Peta let them in the back door of the manor house, pausing to wipe her feet on the rattan mat inside the door. Lauren, seeing this, paused to wipe her feet as well. There were two clients here, thought Peta. This morning’s Lauren was the posh, high-handed bitch. The other Lauren was the frightened child, food-disordered, lost in wealth, neurotic to the nines. One sharp word from Peta and this other Lauren would start bawling, so Peta held her tongue, just as she’d held her tongue with Jens that morning, him and his snide crack about the moon. Peta knew that Jens was jealous of the love and care she wasted on her clients’ whims, of the Saturdays she spent touring mansions with Lauren, or the nights she spent at the office, eating takeout sushi as she did her listing searches on the Web. It was a crock of shit, of course — Peta didn’t love her clients any more than a doctor loves her patients. Jens’ panic and self-pity were among his least attractive traits, ranking right down there with his lacerating tongue. He turned it on himself (“Even my best monster is a failure,” he would say), and — less often, but more often lately — on her as well.
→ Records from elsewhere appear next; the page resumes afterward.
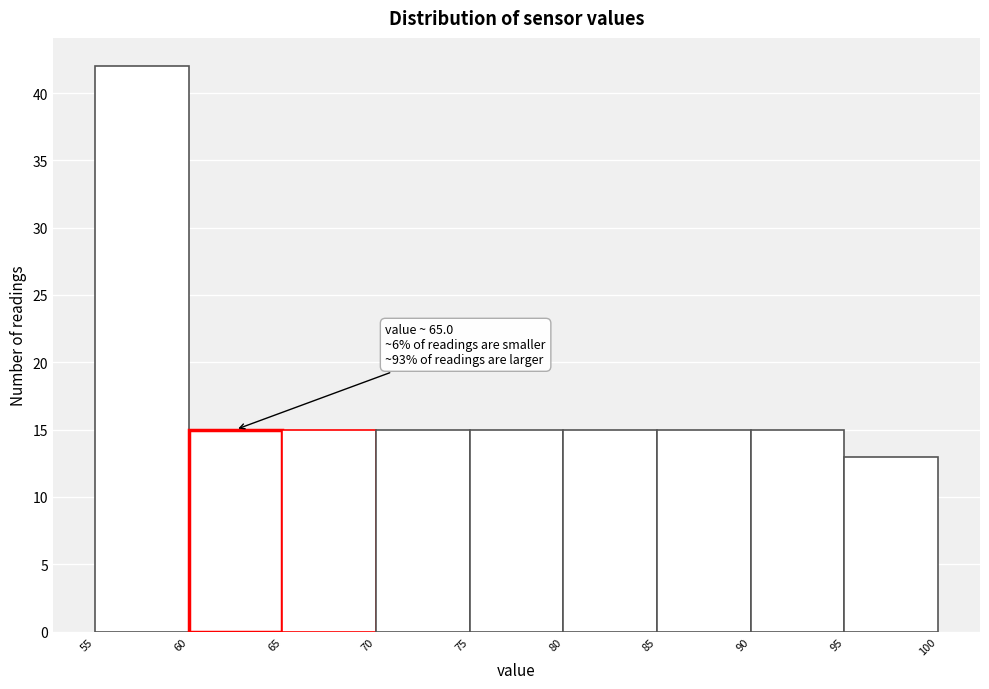

Which range on the x-axis has the tallest bar?

55 to 60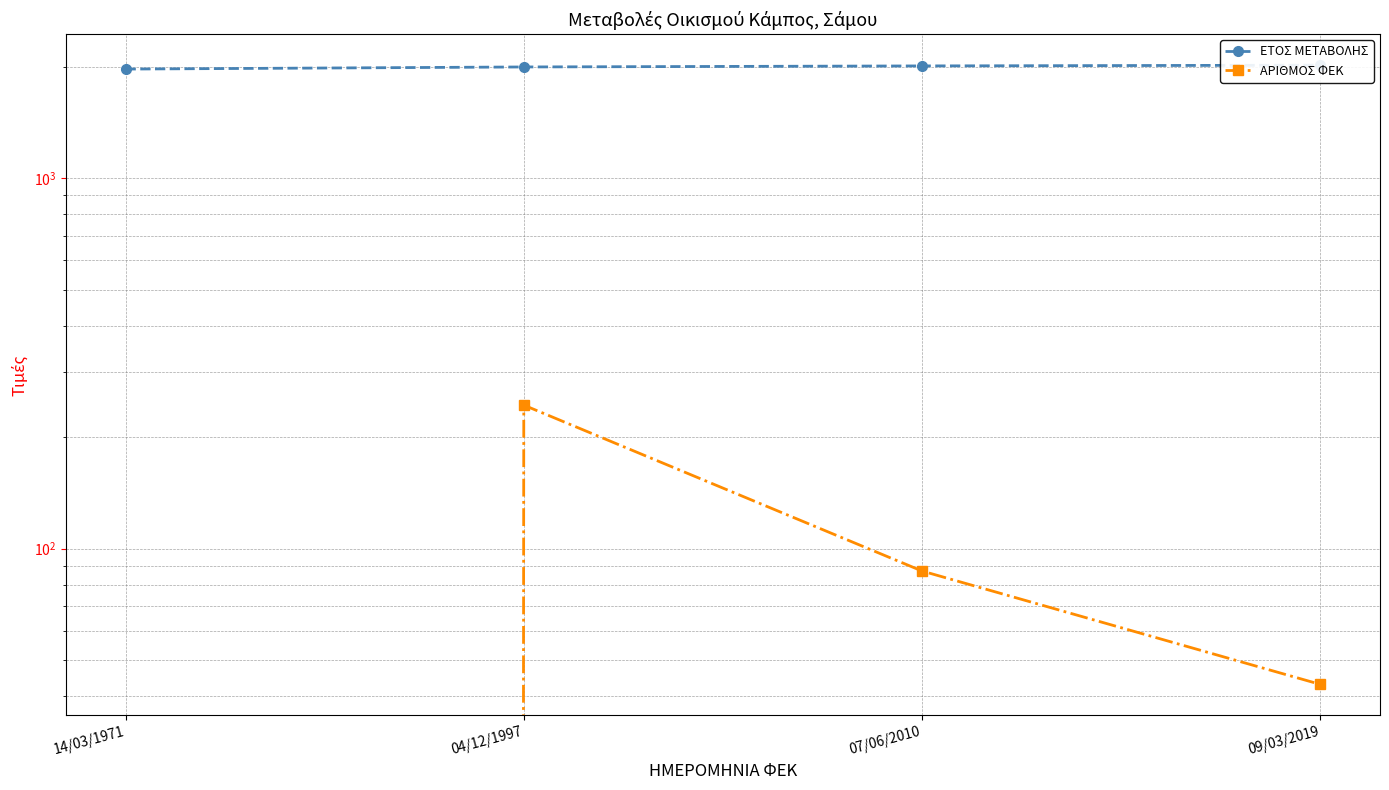

True or false: ΕΤΟΣ ΜΕΤΑΒΟΛΗΣ and ΑΡΙΘΜΟΣ ΦΕΚ intersect in this chart.

False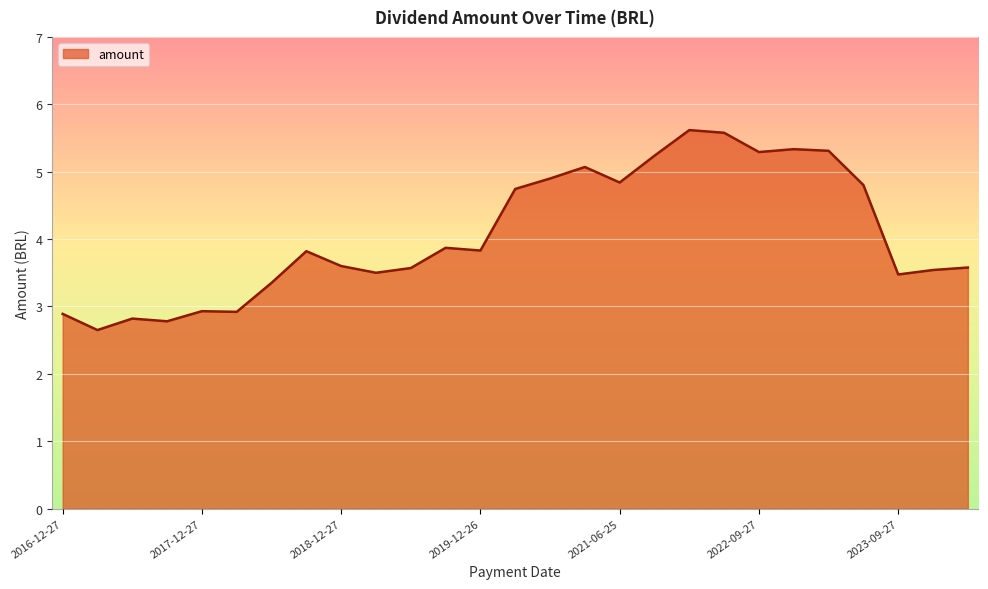

What is the greatest value displayed?

5.6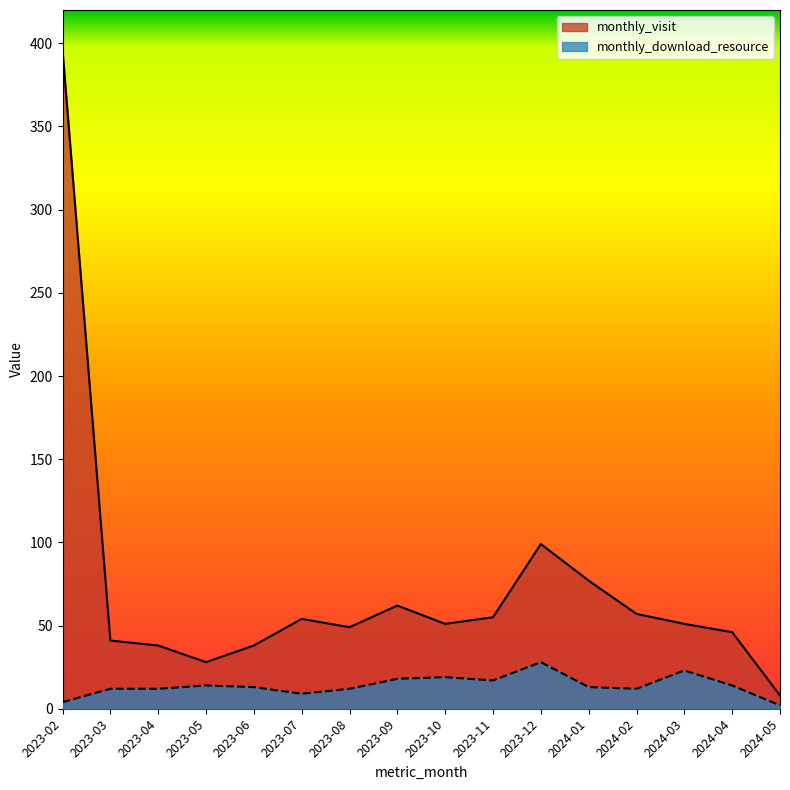

True or false: monthly_visit and monthly_download_resource intersect in this chart.

False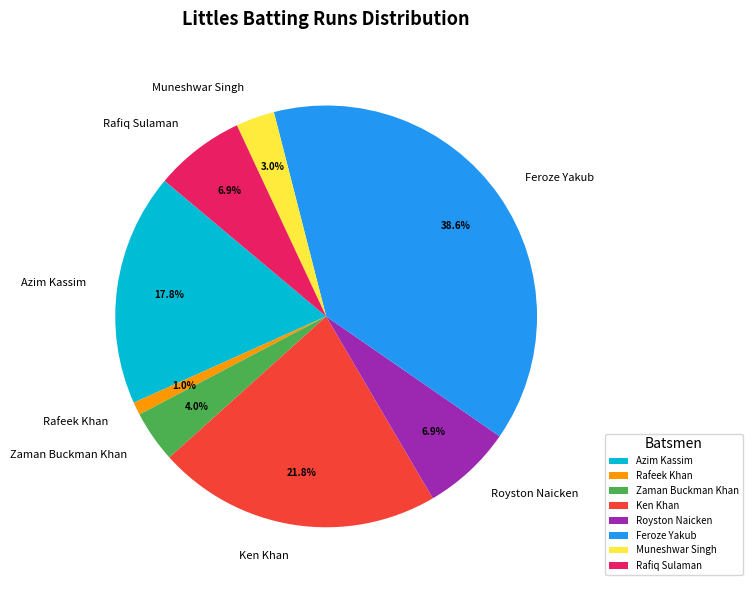

How many segments does this pie chart have?

8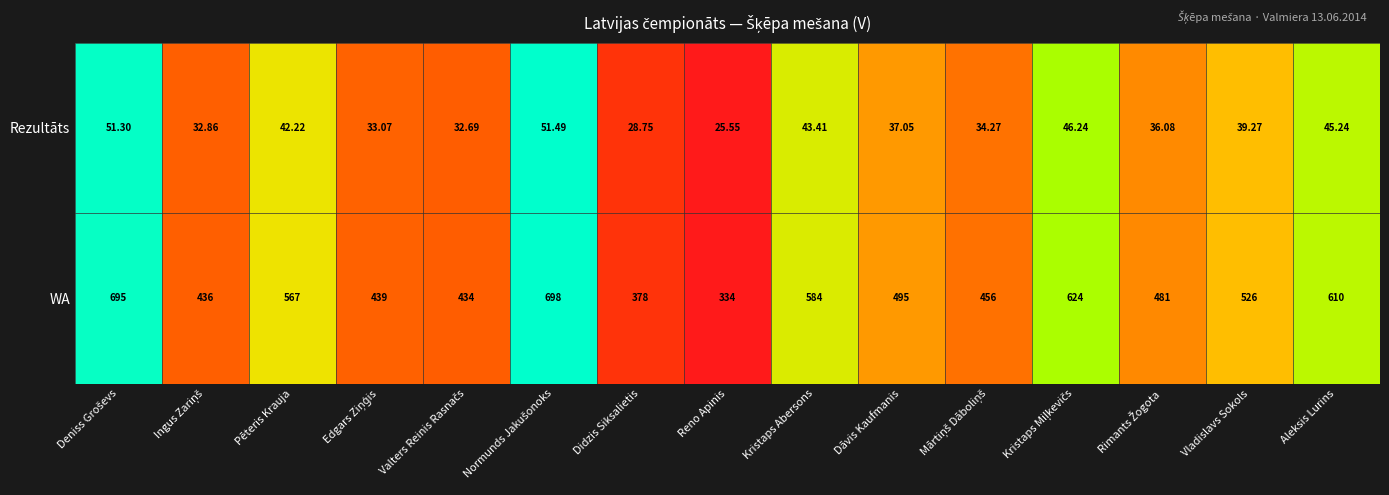

Which series has the largest total across all categories?

WA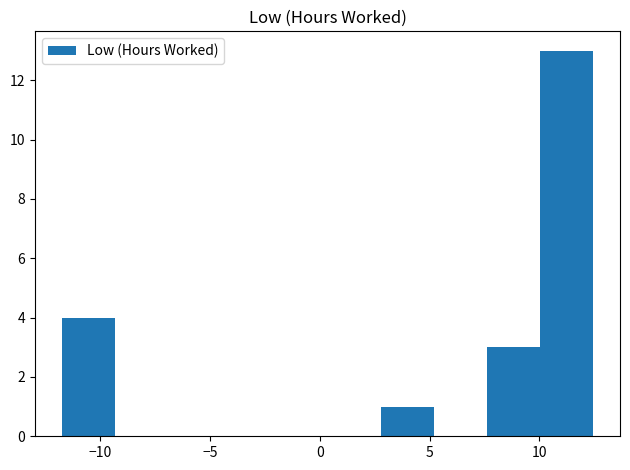

Reading left to right, list every bar in this chart as the range it spans on the x-axis followed by its height. Neither the bar edges nor the heights are printed on the chart, so give them approximately, as read against the axes.

-11.5 to -9.5: 4
-9.5 to -7.0: 0
-7.0 to -4.5: 0
-4.5 to -2.0: 0
-2.0 to 0.5: 0
0.5 to 3.0: 0
3.0 to 5.0: 1
5.0 to 7.5: 0
7.5 to 10.0: 3
10.0 to 12.5: 13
“Here we are,” said Peta, leading Lauren through the spacious, eat-in, center-island kitchen, newly renovated. The Bell Estate belonged to a man named Geoff Rishman, a Bell by marriage, twice removed, a pushy Boston asshole (they called them Massholes up here) who had lost the last of the Bell fortune on a team gymnastics league. His franchise, the Boston Swans, had crushed the New York Attitude in the title meet, but Geoff couldn’t get a TV deal and the league collapsed. Geoff was asking one-point-two, but Peta thought he would gladly entertain high nines.

Lauren worked the faucets as Peta did her spiel. The pattern for the house, she said, came from thatch-roofed cottages of Lincolnshire, that’s England. It came not in blueprint but in the eye of the first Puritans, who adapted the design to the colder winters and abundant timber of America. The walk-in fireplace was actually a pyramid of Flemish bricks, brought across as ballast, 1638. The stove was Viking, high-output, as in the best restaurants.

“No more waiting for the pasta water,” said Peta hopefully.

Lauren touched the oven door. “Who was Silence Bell?”

Portsmouth brokers knew their history. The big-ticket properties were the registered estates, the landmarks on the headlands down to Rye. Selling them was telling them, Noel Moss always said. Peta knew her history better than most.